In Tunisia, the national electric company should return to financial equilibrium in 2025, according to the strategic plan negotiated with the ministries of Energy and Finance. It currently depends on $ 700 million in public subsidies to honor all of its obligations.

The Tunisian Electricity and Gas Company (STEG) will regain its financial balance in 2025 according to its CEO, Mohamed Ammar. The company, like many other public entities, faces serious financial difficulties.

It is currently negotiating a strategic plan with the Ministry of Finance and that of Energy for 2030 in order to remedy it. Ammar has, however, reassured about rumors of an increase in electricity tariffs. He says the company is focusing for the moment on rationalizing its expenses and obtaining a reduction in the cost of acquiring gas.
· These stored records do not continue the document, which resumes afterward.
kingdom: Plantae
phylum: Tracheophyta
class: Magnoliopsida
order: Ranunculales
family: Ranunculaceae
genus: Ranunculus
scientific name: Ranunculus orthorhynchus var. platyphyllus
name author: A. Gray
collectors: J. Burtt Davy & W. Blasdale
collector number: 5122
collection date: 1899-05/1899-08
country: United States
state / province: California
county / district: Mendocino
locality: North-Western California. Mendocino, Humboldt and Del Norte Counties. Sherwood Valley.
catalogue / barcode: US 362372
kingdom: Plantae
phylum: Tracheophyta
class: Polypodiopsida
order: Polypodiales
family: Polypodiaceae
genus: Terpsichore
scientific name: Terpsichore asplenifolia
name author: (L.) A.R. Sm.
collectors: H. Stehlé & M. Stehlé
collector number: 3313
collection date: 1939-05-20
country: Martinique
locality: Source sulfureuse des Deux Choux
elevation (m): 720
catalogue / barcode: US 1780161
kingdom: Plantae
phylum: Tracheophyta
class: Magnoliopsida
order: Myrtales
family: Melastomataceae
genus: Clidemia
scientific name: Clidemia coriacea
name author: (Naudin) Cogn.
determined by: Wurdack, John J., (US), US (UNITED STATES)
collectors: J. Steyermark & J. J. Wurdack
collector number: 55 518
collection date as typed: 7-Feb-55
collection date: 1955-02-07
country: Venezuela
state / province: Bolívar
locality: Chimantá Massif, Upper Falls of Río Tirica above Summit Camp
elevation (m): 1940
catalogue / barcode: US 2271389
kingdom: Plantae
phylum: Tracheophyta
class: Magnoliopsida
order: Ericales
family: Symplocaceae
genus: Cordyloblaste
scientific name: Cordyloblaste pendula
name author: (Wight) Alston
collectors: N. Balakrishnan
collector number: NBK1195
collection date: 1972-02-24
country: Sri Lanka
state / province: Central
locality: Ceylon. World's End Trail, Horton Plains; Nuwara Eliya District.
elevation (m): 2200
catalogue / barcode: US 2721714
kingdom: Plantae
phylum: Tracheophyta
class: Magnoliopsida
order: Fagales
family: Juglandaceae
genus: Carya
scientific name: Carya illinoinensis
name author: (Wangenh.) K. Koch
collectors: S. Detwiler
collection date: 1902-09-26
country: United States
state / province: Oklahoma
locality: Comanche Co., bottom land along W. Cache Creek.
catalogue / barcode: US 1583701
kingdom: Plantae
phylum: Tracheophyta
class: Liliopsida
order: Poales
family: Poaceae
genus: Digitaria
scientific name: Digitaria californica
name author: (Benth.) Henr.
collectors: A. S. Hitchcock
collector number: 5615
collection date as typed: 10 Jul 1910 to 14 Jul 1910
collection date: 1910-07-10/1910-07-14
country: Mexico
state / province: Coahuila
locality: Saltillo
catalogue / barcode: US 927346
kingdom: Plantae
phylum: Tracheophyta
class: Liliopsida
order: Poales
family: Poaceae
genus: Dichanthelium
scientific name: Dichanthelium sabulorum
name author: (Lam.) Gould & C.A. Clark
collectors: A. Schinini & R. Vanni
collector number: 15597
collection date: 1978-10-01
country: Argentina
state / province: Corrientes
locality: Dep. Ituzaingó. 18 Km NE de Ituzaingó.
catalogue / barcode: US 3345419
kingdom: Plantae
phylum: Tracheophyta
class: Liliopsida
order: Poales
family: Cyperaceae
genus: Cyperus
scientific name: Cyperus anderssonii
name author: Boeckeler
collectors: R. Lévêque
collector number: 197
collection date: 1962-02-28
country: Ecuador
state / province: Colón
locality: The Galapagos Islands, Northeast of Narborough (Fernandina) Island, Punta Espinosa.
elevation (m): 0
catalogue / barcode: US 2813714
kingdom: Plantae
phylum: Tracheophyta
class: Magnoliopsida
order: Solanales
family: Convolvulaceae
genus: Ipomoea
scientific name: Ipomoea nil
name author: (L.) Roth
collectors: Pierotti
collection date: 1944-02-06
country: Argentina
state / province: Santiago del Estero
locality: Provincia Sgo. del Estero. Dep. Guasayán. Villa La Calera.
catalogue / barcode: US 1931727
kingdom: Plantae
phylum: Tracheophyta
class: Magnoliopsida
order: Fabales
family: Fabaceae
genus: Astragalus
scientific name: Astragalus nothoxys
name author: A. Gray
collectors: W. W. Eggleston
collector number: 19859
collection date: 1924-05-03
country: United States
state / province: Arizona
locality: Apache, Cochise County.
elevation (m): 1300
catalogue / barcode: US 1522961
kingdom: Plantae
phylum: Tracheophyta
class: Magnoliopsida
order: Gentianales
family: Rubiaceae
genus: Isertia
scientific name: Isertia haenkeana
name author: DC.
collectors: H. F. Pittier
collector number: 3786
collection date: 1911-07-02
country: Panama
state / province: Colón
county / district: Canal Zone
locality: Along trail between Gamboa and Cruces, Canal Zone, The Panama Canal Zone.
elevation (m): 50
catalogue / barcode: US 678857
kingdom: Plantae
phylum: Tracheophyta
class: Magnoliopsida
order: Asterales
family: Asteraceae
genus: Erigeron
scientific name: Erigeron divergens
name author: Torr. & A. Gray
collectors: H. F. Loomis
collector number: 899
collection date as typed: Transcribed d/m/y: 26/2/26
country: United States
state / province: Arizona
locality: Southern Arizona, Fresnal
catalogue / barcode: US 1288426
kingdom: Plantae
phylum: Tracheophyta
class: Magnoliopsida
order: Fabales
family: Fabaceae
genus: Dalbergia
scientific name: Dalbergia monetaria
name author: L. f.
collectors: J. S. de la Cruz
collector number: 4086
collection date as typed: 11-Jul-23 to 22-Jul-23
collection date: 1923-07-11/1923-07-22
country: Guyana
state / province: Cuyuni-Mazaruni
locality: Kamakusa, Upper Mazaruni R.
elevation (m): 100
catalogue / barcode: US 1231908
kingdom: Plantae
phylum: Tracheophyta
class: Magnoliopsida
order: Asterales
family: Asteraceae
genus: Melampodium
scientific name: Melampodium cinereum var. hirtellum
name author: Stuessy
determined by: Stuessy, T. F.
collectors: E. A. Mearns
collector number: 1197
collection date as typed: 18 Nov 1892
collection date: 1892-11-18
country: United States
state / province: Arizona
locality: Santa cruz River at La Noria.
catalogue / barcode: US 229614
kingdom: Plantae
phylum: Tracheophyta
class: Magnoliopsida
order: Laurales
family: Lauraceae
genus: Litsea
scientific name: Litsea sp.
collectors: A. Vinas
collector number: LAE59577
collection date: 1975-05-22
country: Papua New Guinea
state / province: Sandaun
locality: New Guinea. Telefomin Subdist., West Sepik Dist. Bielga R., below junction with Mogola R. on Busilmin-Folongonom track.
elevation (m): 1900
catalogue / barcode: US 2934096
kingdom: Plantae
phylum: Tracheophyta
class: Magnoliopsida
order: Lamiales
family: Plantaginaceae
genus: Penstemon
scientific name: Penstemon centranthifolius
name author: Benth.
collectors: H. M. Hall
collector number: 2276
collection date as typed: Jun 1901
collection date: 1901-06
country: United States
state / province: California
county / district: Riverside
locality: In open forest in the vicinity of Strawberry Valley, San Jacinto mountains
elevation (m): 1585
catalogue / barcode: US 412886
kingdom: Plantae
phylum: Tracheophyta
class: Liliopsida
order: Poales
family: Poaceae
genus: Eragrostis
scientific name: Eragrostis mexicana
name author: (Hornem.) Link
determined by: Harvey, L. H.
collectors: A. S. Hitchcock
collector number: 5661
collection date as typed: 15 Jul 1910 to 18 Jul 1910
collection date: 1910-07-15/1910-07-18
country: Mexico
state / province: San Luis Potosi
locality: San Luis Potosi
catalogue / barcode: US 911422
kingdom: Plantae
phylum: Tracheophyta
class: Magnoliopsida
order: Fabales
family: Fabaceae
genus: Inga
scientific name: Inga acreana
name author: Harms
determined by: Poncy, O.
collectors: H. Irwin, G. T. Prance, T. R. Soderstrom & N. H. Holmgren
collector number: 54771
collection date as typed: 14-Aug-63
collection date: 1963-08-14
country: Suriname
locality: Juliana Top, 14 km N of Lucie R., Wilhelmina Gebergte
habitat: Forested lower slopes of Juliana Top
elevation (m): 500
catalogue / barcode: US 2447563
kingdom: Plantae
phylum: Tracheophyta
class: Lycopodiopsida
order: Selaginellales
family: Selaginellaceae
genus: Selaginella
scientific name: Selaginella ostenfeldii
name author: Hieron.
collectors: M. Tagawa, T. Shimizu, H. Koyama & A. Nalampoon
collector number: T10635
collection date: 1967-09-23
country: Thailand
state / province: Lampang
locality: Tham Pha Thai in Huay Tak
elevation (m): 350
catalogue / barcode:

STEG’s financial imbalance comes mainly from the fact that it has an electricity tariff 25% lower than the real cost of producing electricity. This makes it dependent on government grants of more than $ 700 million, which have been lacking in recent years, however.

In the meantime, the company has announced the entry into service of all the production units of the thermoelectric power station of Borj El Amri (624 MW) in order to meet the growing energy demand. The infrastructure, whose construction work started in 2018, cost $ 210 million financed with the support of the Islamic Development Bank and was built with the support of the Italian ANSALDO Energia.